_What you need to do_
Give back, exactly and with nothing added, the lines that run from the one containing "Document page, 1241x1754 pixels." to the final line below.

[Document structure recognition data]
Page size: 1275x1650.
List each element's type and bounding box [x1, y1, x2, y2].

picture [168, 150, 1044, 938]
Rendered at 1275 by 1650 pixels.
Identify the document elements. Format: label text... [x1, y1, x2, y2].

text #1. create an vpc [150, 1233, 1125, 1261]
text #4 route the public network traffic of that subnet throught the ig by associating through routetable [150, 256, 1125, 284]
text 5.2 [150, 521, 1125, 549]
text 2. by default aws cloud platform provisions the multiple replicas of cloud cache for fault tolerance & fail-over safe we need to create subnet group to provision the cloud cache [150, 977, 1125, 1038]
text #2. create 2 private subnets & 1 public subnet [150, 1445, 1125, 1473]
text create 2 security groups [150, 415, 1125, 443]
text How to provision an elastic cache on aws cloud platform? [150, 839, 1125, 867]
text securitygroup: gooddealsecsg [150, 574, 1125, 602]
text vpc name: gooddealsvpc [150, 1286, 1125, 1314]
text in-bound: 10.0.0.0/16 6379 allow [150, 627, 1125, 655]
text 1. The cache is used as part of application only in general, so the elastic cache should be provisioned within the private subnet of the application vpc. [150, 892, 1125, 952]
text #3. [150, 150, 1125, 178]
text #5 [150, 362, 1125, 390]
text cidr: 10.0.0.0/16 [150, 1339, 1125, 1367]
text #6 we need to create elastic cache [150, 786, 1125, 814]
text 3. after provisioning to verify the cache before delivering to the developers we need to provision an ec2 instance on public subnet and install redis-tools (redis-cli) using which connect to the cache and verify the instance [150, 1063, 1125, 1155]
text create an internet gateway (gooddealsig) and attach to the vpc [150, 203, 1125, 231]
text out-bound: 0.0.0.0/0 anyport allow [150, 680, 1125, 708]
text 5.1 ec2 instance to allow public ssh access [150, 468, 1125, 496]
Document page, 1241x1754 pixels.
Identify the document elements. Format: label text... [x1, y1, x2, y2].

_Exercise output_
Document page, 1241x1754 pixels.
Identify the document elements. Format: label text... [x1, y1, x2, y2].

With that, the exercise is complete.